### Work required
Return only what lies between the first line of the entries and the line containing "应用场景：秒杀活动，一般会因", both lines included.

### Records supplied
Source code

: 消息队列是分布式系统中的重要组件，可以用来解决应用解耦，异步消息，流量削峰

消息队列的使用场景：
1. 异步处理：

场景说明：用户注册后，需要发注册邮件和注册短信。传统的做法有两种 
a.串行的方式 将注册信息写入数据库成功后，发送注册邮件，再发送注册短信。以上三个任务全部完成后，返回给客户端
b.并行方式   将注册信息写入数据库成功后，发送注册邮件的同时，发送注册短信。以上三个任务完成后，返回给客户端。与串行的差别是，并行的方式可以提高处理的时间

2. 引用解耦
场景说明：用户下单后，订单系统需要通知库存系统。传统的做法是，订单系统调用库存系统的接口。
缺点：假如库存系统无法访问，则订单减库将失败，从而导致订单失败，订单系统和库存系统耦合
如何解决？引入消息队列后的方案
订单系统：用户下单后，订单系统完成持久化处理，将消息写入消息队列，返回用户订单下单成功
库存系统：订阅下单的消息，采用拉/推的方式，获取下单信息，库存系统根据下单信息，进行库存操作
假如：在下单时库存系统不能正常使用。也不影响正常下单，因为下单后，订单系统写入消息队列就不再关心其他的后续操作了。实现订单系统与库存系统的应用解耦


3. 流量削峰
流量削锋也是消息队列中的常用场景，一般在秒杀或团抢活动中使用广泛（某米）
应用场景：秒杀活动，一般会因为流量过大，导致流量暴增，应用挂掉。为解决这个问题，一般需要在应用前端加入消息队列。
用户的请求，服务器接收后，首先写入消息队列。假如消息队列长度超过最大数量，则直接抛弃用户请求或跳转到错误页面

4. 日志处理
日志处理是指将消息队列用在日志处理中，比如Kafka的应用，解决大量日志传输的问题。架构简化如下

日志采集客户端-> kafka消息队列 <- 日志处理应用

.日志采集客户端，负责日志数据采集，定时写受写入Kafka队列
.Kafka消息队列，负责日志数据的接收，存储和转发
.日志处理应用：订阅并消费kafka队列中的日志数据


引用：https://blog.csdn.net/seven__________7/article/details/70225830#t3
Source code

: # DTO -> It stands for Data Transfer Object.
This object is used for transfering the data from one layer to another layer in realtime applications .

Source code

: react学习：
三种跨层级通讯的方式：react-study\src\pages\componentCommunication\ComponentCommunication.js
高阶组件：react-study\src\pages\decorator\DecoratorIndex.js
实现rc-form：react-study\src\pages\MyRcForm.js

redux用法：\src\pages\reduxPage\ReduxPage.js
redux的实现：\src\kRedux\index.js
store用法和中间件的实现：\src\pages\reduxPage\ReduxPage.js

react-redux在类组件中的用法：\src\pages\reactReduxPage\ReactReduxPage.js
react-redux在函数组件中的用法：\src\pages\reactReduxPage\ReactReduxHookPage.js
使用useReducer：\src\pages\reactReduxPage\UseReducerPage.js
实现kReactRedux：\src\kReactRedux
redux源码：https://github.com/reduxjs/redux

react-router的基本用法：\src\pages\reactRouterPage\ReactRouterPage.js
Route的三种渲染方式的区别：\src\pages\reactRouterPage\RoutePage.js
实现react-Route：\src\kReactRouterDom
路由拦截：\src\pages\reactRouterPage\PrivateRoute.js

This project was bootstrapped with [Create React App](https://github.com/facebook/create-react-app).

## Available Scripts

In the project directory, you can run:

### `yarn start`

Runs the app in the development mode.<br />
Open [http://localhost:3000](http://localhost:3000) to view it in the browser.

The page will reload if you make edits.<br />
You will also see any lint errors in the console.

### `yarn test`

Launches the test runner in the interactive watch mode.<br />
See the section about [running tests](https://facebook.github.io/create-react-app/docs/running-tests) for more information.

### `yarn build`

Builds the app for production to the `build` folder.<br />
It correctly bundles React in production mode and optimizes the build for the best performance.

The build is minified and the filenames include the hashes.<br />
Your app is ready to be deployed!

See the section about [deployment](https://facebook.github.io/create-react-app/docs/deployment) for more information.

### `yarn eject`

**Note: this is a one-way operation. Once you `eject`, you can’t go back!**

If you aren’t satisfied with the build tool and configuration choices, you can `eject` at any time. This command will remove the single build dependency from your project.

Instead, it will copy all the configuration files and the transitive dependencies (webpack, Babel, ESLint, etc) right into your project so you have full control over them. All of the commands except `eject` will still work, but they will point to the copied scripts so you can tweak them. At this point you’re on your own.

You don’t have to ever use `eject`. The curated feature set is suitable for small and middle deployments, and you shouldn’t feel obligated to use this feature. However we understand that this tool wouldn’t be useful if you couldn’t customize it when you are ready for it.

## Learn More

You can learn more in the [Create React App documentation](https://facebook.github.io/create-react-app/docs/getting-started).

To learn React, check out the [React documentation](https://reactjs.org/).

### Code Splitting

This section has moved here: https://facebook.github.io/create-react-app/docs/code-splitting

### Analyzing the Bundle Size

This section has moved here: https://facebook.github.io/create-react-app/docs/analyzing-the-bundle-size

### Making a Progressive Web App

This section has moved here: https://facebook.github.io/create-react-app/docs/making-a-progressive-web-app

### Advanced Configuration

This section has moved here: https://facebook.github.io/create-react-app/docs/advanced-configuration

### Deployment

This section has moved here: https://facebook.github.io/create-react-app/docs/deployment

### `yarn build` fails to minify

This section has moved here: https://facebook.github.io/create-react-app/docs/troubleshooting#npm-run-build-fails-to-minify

### Exercise result
Source code

: 消息队列是分布式系统中的重要组件，可以用来解决应用解耦，异步消息，流量削峰

消息队列的使用场景：
1. 异步处理：

场景说明：用户注册后，需要发注册邮件和注册短信。传统的做法有两种 
a.串行的方式 将注册信息写入数据库成功后，发送注册邮件，再发送注册短信。以上三个任务全部完成后，返回给客户端
b.并行方式   将注册信息写入数据库成功后，发送注册邮件的同时，发送注册短信。以上三个任务完成后，返回给客户端。与串行的差别是，并行的方式可以提高处理的时间

2. 引用解耦
场景说明：用户下单后，订单系统需要通知库存系统。传统的做法是，订单系统调用库存系统的接口。
缺点：假如库存系统无法访问，则订单减库将失败，从而导致订单失败，订单系统和库存系统耦合
如何解决？引入消息队列后的方案
订单系统：用户下单后，订单系统完成持久化处理，将消息写入消息队列，返回用户订单下单成功
库存系统：订阅下单的消息，采用拉/推的方式，获取下单信息，库存系统根据下单信息，进行库存操作
假如：在下单时库存系统不能正常使用。也不影响正常下单，因为下单后，订单系统写入消息队列就不再关心其他的后续操作了。实现订单系统与库存系统的应用解耦


3. 流量削峰
流量削锋也是消息队列中的常用场景，一般在秒杀或团抢活动中使用广泛（某米）
应用场景：秒杀活动，一般会因为流量过大，导致流量暴增，应用挂掉。为解决这个问题，一般需要在应用前端加入消息队列。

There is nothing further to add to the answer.